Your instructions: From the line containing "For every layout" through the final line of the records, reproduce every line exactly.

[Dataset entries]
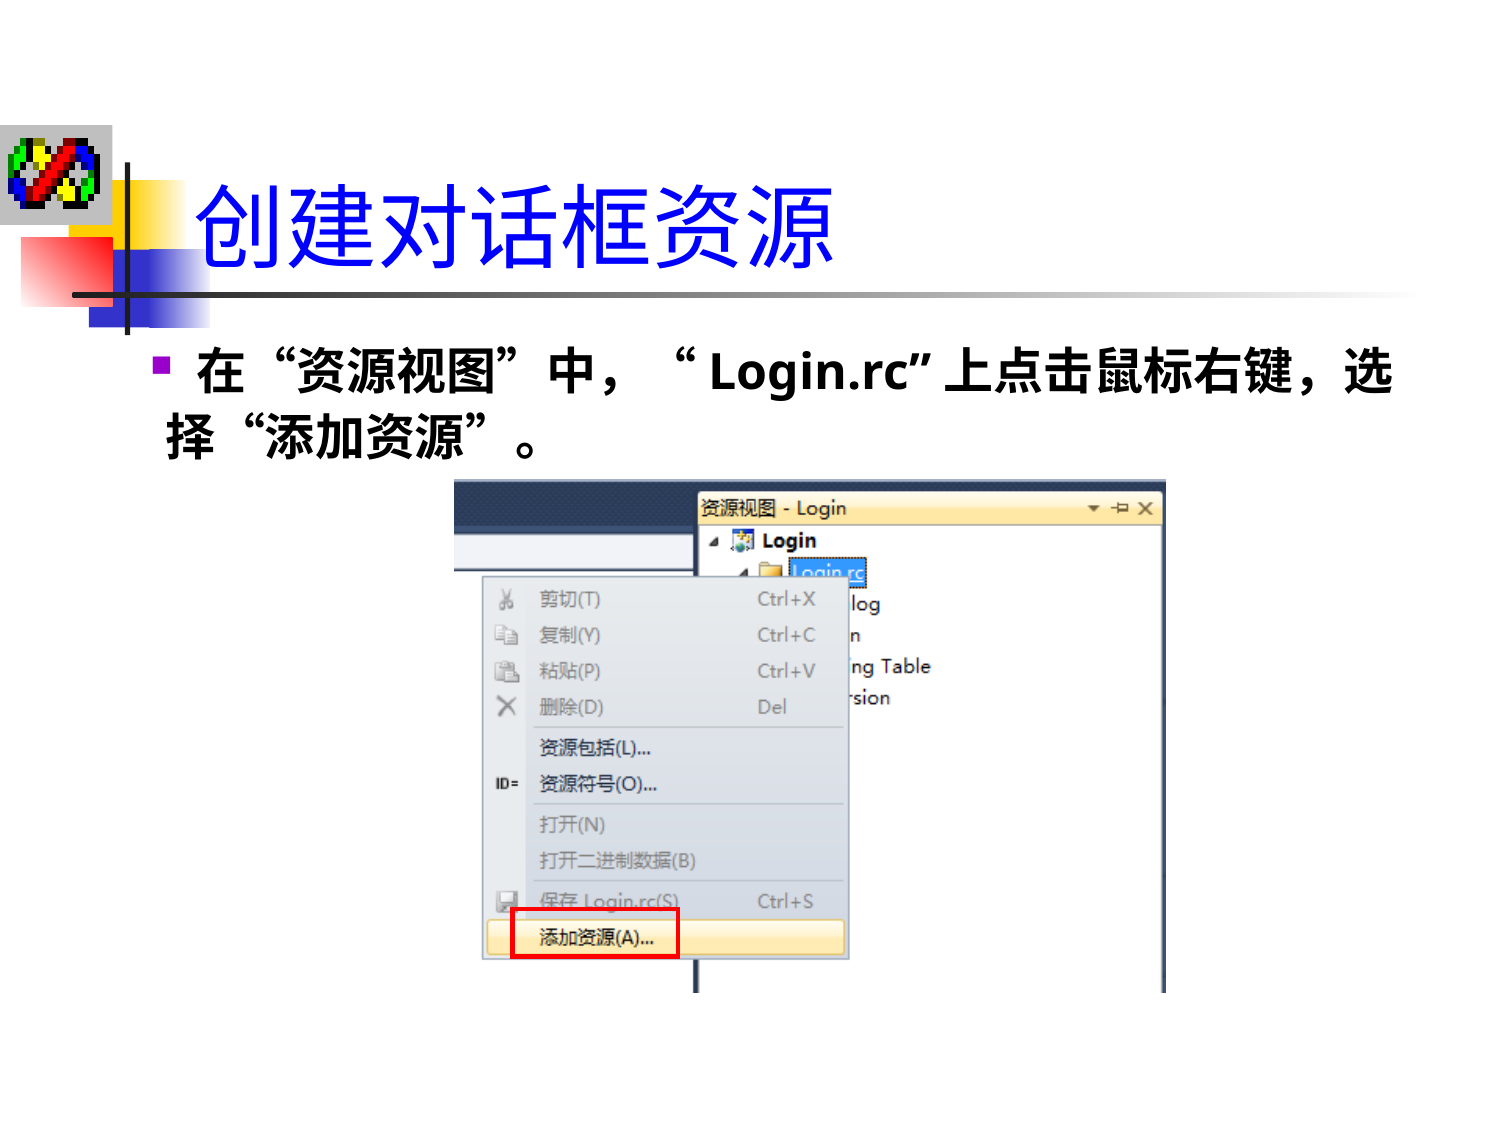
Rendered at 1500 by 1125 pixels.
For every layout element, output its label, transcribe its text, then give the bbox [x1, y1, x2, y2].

picture [454, 479, 1166, 993]
text_box 在“资源视图”中，“Login.rc”上点击鼠标右键，选择“添加资源”。 [135, 326, 1447, 473]
picture [0, 125, 113, 225]
text_box 创建对话框资源 [179, 162, 892, 287]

Expected answer:
For every layout element, output its label, transcribe its text, then give the bbox [x1, y1, x2, y2].

picture [454, 479, 1166, 993]
text_box 在“资源视图”中，“Login.rc”上点击鼠标右键，选择“添加资源”。 [135, 326, 1447, 473]
picture [0, 125, 113, 225]
text_box 创建对话框资源 [179, 162, 892, 287]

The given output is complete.